Answer
$A^{-1}=\left[\begin{array}{rrr}
{3}&{-3}&{1}\\
{-2}&{2}&{-1}\\
{-4}&{5}&{-2}\end{array}\right]$
Work Step by Step
To find the inverse of an $n$ by $n$ nonsingular matrix $A,$ proceed as follows:
STEP 1: Form the matrix $\left[A|I_{n}\right]$
STEP 2: Transform the matrix $\left[A|I_{n}\right]$ into reduced row echelon form.

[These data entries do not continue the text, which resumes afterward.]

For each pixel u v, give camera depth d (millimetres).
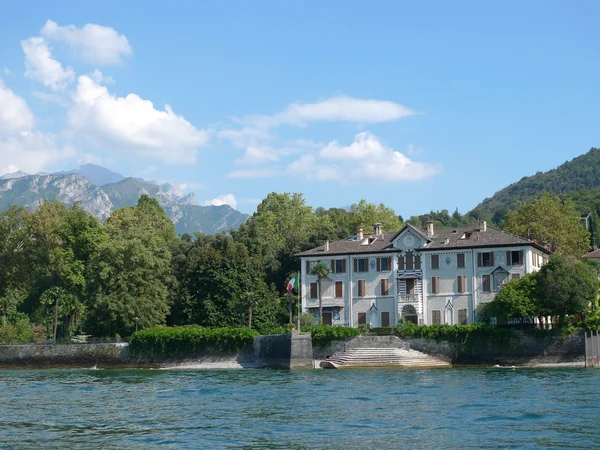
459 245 102750
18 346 102188
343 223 157875
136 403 54562
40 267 120000
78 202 125688
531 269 100438
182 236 164625
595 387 60062
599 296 92062
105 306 105688
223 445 37250
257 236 140500
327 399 55312
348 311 108125
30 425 44188
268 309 115938
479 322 96250
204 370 92438
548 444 36312
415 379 71438
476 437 38375
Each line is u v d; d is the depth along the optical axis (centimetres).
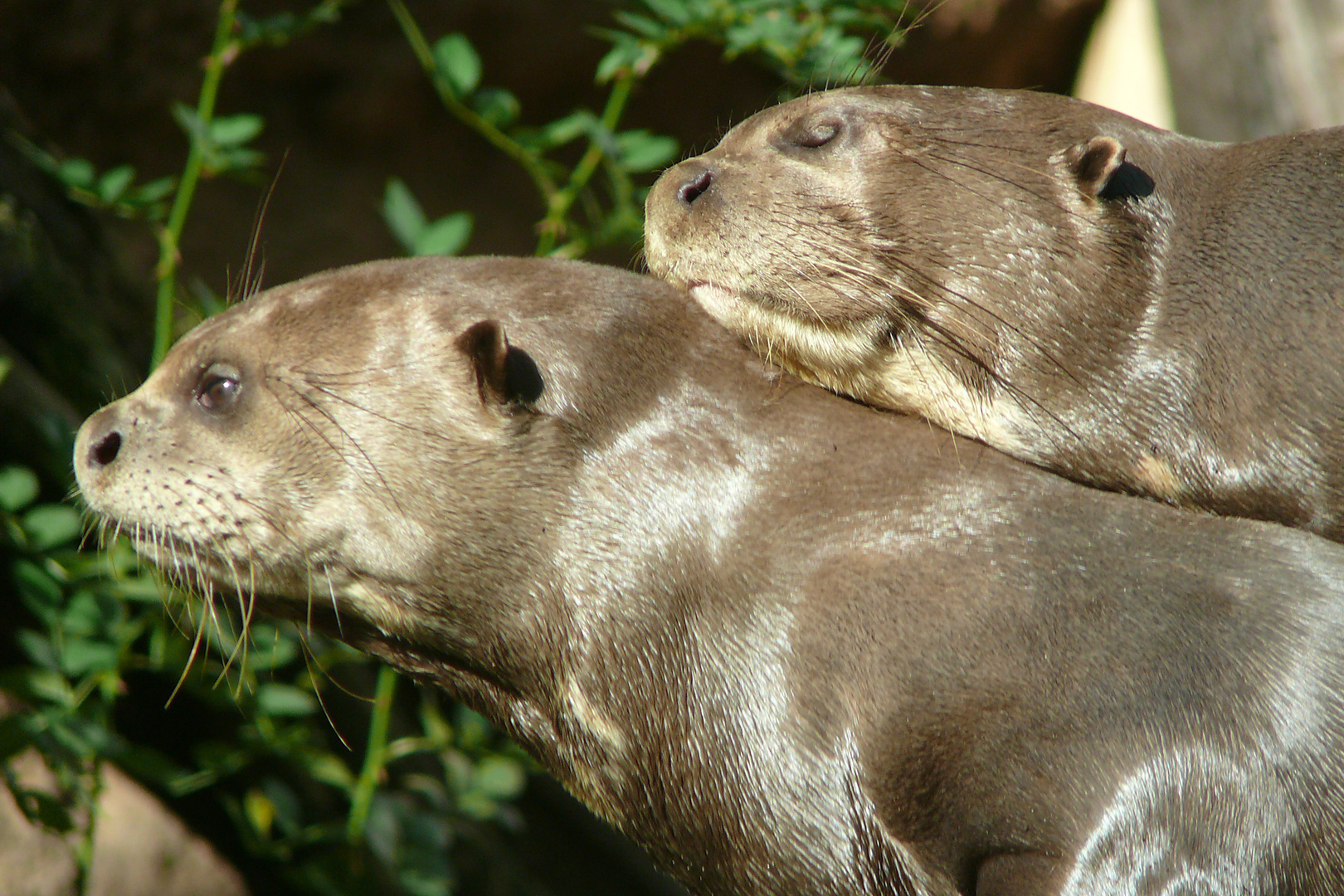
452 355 750
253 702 1140
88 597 1076
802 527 711
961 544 686
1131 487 857
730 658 705
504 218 1881
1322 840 598
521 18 1811
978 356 853
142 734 1193
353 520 747
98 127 1731
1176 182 900
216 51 1222
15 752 1017
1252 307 852
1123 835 612
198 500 755
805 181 866
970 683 648
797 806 688
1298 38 1847
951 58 1977
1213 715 615
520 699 782
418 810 1277
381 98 1809
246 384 759
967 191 870
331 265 1809
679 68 1858
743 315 848
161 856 1156
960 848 657
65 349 1259
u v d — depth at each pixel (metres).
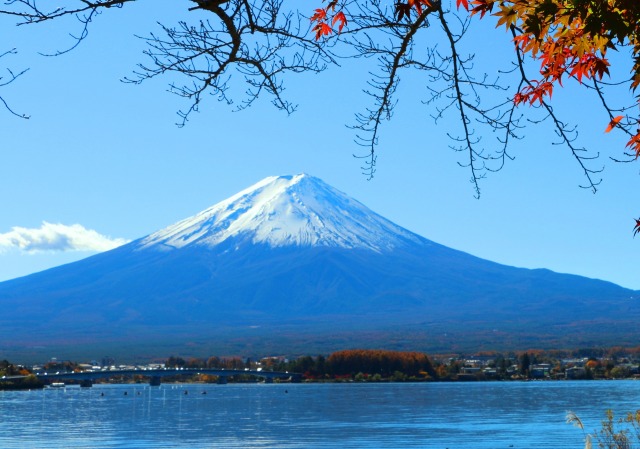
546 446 97.81
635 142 8.66
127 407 182.62
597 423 118.50
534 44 8.37
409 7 8.47
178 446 106.50
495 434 112.81
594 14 7.66
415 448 99.62
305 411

STEP 3: The reduced row echelon form of $\left[A|I_{n}\right]$ will contain
the identity matrix $I_{n}$ on the left of the vertical bar;
the $n$ by $n$ matrix on the right of the vertical bar is the inverse of $A.$
If the identity matrix can not be obtained on the left, A has no inverse.
----
STEP 1
$\left[A|I_{n}\right] = \left[\begin{array}{rrr|rrr}
{1}&{-1}&{1}&{1}&{0}&{0}\\
{0}&{-2}&{1}&{0}&{1}&{0}\\
{-2}&{-3}&{0}&{0}&{0}&{1}\end{array}\right] \qquad \left(\begin{array}{l}
.\\
.\\
R_{3}=r_{3}+2r_{1}.
\end{array}\right)$
STEP 2
$\rightarrow\left[\begin{array}{rrr|rrr}
1 & -1 & 1 & 1 & 0 & 0\\
0 & -2 & 1 & 0 & 1 & 0\\
0 & -5 & 2 & 2 & 0 & 1
\end{array}\right]\qquad \left(\begin{array}{l}
.\\
R_{2}=2r_{2}-r_{3}.\\
.
\end{array}\right)$
$\rightarrow\left[\begin{array}{rrr|rrr}
1 & -1 & 1 & 1 & 0 & 0\\
0 & 1 & 0 & -2 & 2 & -1\\
0 & -5 & 2 & 2 & 0 & 1
\end{array}\right]\qquad \left(\begin{array}{l}
R_{1}=r_{1}+r_{2}.\\
.\\
R_{3}=R_{3}+5r_{2}.
\end{array}\right)$
$\rightarrow\left[\begin{array}{rrr|rrr}
1 & 0 & 1 & -1 & 2 & -1\\
0 & 1 & 0 & -2 & 2 & -1\\
0 & 0 & 2 & -8 & 10 & -4
\end{array}\right] \qquad \left(\begin{array}{l}
.\\
.\\
\div 2.
\end{array}\right)$
$\rightarrow\left[\begin{array}{rrr|rrr}
1 & 0 & 1 & -1 & 2 & -1\\
0 & 1 & 0 & -2 & 2 & -1\\
0 & 0 & 1 & -4 & 5 & -2
\end{array}\right]\qquad \left(\begin{array}{l}
R_{1}=r_{1}-r_{3}.\\
.\\
.
\end{array}\right)$
$\rightarrow\left[\begin{array}{rrr|rrr}
1 & 0 & 0 & 3 & -3 & 1\\
0 & 1 & 0 & -2 & 2 & -1\\
0 & 0 & 1 & -4 & 5 & -2
\end{array}\right]$
STEP 3
$A^{-1}=\left[\begin{array}{rrr}
{3}&{-3}&{1}\\
{-2}&{2}&{-1}\\
{-4}&{5}&{-2}\end{array}\right]$